Please quote, word for word, the lines in the records between the line holding "At Dandy, our" and the line holding "a highly organized, detail-oriented", inclusive.

**INPUT DATA**
=== Begin Enclosure ===

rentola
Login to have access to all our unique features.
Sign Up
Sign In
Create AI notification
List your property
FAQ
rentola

=== End Enclosure ===
=== Begin Enclosure ===

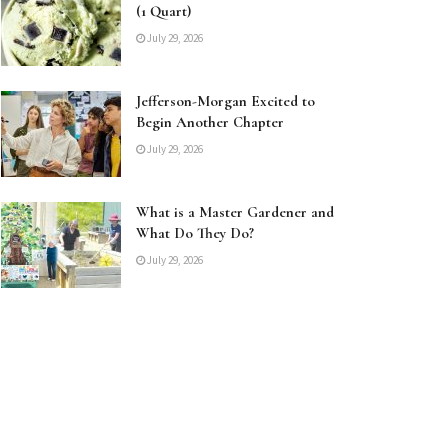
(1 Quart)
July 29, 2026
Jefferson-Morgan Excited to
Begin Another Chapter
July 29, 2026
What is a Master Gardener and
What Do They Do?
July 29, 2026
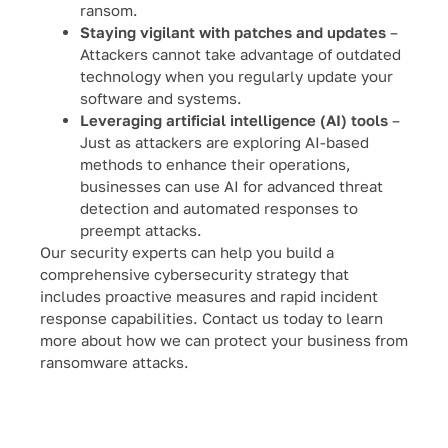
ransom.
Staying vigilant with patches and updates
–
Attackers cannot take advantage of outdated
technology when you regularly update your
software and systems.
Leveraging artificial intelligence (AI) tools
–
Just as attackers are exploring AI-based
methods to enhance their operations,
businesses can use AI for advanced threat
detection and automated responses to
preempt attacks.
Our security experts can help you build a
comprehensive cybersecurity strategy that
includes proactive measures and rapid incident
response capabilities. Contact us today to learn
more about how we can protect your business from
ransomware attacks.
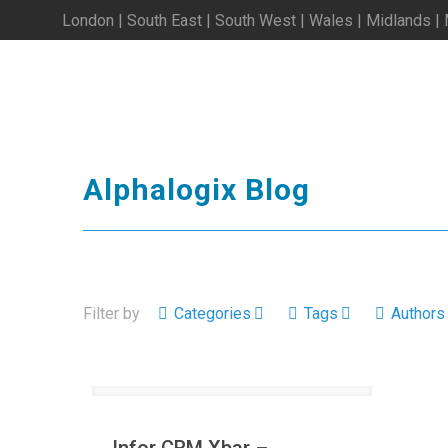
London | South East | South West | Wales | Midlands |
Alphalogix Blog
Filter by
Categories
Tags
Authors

=== End Enclosure ===
=== Begin Enclosure ===

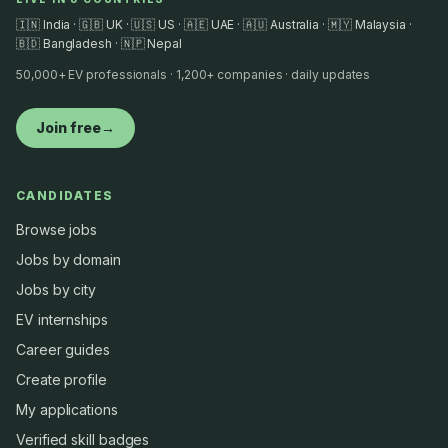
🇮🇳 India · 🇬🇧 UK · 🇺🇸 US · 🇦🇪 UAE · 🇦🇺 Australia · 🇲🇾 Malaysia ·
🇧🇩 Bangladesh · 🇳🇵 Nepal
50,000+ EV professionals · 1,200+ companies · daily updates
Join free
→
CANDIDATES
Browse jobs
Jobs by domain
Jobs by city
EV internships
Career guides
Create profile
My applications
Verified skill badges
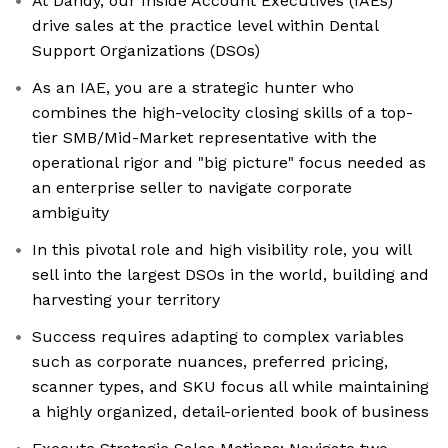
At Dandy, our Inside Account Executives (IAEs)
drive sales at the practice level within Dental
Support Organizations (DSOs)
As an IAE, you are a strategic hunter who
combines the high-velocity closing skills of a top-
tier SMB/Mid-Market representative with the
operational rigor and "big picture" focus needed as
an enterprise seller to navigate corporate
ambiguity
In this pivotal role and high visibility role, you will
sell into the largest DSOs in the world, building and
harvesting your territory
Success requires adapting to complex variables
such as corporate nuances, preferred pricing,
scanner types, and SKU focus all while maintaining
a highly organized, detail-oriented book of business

=== End Enclosure ===

**SOLUTION TO THE EXERCISE**
At Dandy, our Inside Account Executives (IAEs)
drive sales at the practice level within Dental
Support Organizations (DSOs)
As an IAE, you are a strategic hunter who
combines the high-velocity closing skills of a top-
tier SMB/Mid-Market representative with the
operational rigor and "big picture" focus needed as
an enterprise seller to navigate corporate
ambiguity
In this pivotal role and high visibility role, you will
sell into the largest DSOs in the world, building and
harvesting your territory
Success requires adapting to complex variables
such as corporate nuances, preferred pricing,
scanner types, and SKU focus all while maintaining
a highly organized, detail-oriented book of business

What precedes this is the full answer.